- _Your instructions_:
Images are not part of the copy; write out the rest of the data exactly as given.

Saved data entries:
***
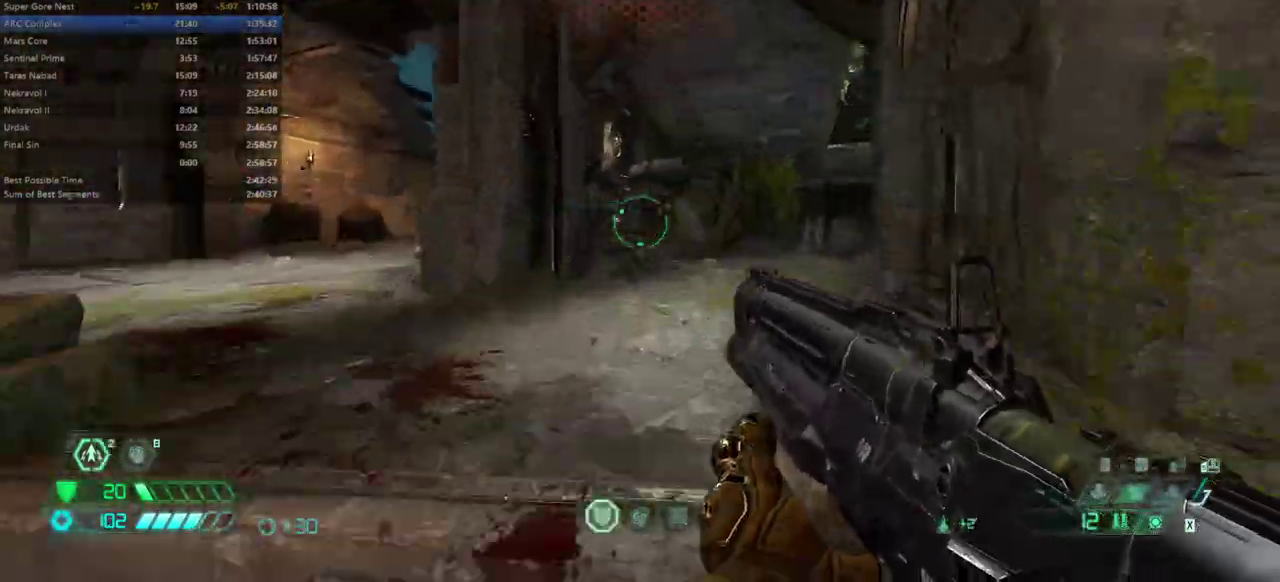
{"keys": ["fw"], "events": [[267, "dash", "down"], [400, "dash", "up"]]}
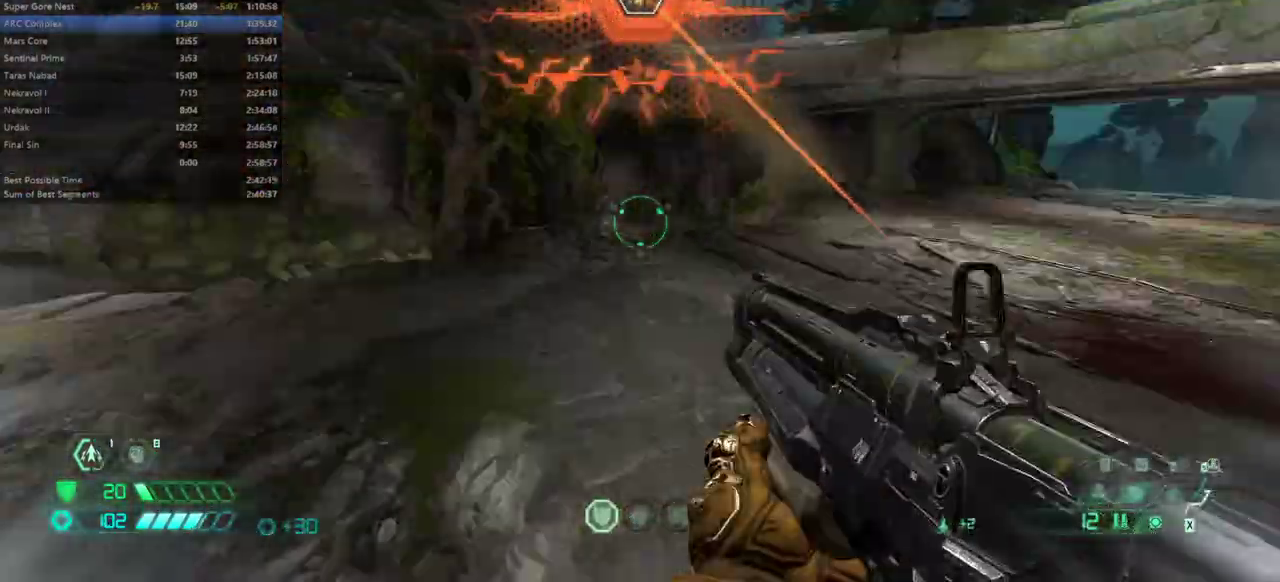
{"keys": ["dash", "fw"], "events": [[467, "dash", "down"]]}
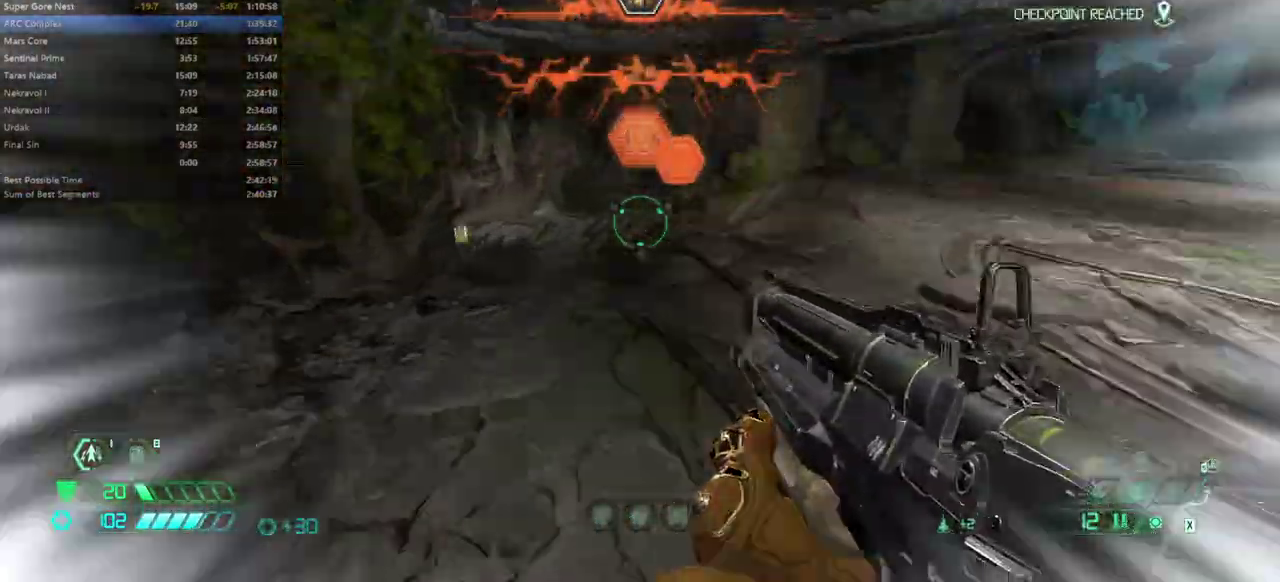
{"keys": ["fw"], "events": [[100, "dash", "up"]]}
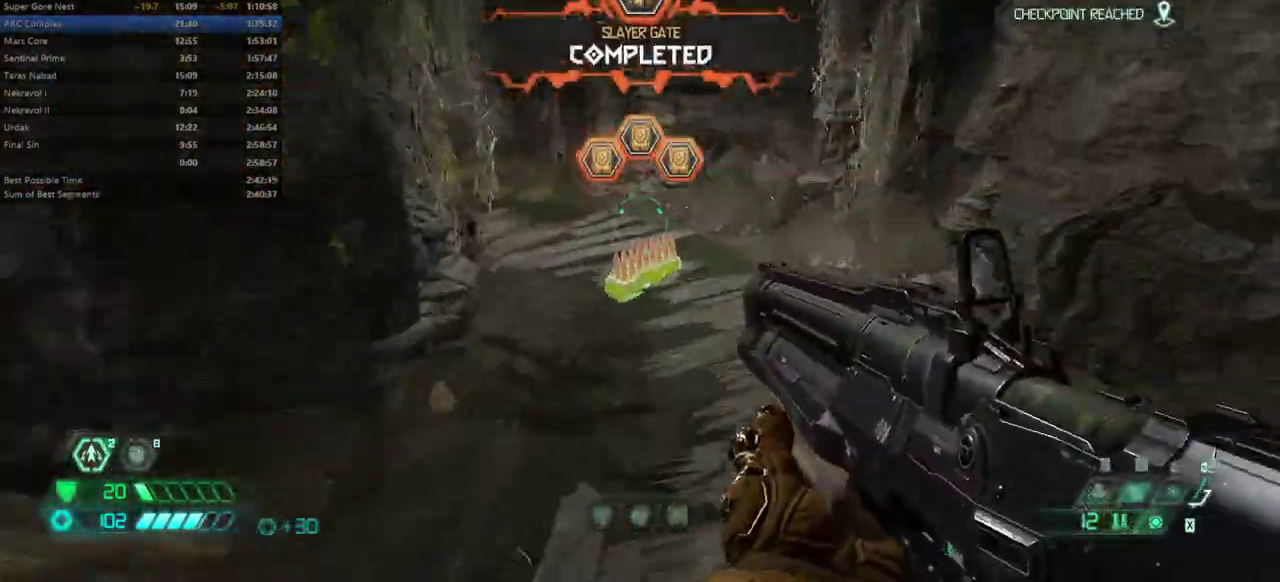
{"keys": ["fw"], "events": []}
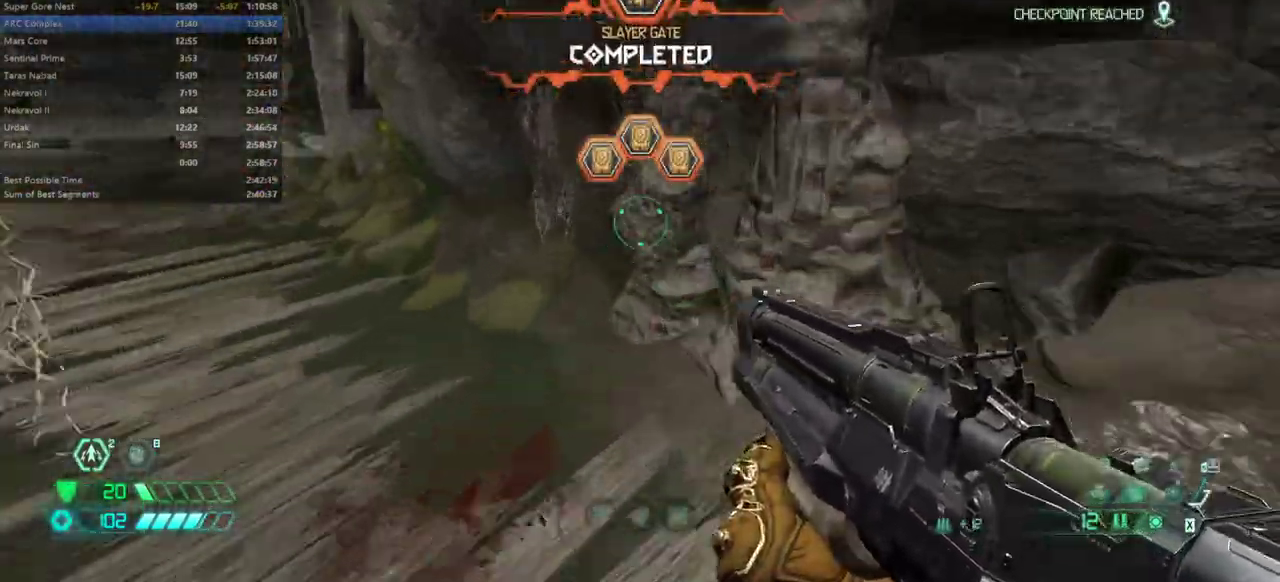
{"keys": ["fw"], "events": [[300, "dash", "down"], [367, "dash", "up"]]}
***
- _Written answer_:
{"keys": ["fw"], "events": [[267, "dash", "down"], [400, "dash", "up"]]}
{"keys": ["dash", "fw"], "events": [[467, "dash", "down"]]}
{"keys": ["fw"], "events": [[100, "dash", "up"]]}
{"keys": ["fw"], "events": []}
{"keys": ["fw"], "events": [[300, "dash", "down"], [367, "dash", "up"]]}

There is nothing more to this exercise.